No teatro, ensinaram-me a fixar o olhar num ponto atrás da plateia, para dar a ideia que olho para todos ao mesmo tempo. Concentrada, altiva e presente. No pilates disseram-me que, para me poder equilibrar, devia escolher um ponto para fixar o meu olhar. Estável, segura e harmoniosa. Na vida, disseram-me para ter objetivos definidos para usar como Norte para as minhas ações. Determinada, focada e alinhada.
Mas a vida ensinou-me que não posso olhar para tudo ao mesmo tempo, que não consigo viver numa acrobacia perene e que a nossa bússola funciona numa permanente avaria de campos magnéticos.
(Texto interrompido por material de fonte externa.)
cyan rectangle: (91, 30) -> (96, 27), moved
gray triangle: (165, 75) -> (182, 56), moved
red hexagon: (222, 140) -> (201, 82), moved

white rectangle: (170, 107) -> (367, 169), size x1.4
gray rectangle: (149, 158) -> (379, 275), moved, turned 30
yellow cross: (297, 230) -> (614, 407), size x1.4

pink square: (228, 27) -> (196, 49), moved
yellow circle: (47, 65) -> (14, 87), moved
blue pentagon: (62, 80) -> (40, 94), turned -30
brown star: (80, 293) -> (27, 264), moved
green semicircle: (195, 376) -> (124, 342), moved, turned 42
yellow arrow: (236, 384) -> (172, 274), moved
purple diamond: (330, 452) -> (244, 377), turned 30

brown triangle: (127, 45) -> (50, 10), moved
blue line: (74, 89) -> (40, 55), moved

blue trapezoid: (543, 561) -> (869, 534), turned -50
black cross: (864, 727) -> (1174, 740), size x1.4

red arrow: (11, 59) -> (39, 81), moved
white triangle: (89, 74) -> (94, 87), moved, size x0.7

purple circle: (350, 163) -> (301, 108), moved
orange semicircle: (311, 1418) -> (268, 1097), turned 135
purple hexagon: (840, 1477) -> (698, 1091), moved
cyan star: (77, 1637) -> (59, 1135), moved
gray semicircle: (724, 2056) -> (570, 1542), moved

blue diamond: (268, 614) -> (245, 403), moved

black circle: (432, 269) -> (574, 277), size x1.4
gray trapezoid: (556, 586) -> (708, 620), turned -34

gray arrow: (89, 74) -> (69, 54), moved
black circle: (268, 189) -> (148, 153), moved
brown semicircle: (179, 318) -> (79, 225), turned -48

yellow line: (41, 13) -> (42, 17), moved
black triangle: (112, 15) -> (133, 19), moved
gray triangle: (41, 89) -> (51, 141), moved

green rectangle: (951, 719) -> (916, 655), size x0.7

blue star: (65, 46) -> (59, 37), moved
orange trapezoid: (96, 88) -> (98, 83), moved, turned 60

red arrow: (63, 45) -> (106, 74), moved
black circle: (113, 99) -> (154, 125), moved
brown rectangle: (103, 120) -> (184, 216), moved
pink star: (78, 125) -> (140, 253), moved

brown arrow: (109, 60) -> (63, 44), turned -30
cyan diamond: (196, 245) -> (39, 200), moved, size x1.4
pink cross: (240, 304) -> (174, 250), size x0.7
Mutável, rebelde e inconstante.
Como conchas arrastadas pelas ondas, a maré baixa expõe-nos a nós, aos que andamos à deriva, e junta-nos nos sítios mais inesperados deste mundo. Há quem se deixe flutuar de barriga para cima, com a canção do mar nos ouvidos e um sorriso salgado de olhos fechados. Depois há quem nunca os feche para respirar, ancorado aos pontos fixos imaginários.
O mar, esse grande responsável por encontros e separações, desempenha o seu papel sem cessar: junta corações que estavam longe em sintonia e afasta aqueles que estavam perto mas ausentes.
Há um entendimento silencioso entre almas que se encontram despidas pela força da maré; há uma familiaridade nos olhares e um reconhecimento das próprias feridas que saram com a dor do sal.
Linha do horizonte de esperanças e sonhos, o mar é o meu ponto seguro com as suas ondas e marés. Recta infinita traçada a giz num quadro da escola, apagada com a chuva do olhar e pintada de fresco a cada renovação.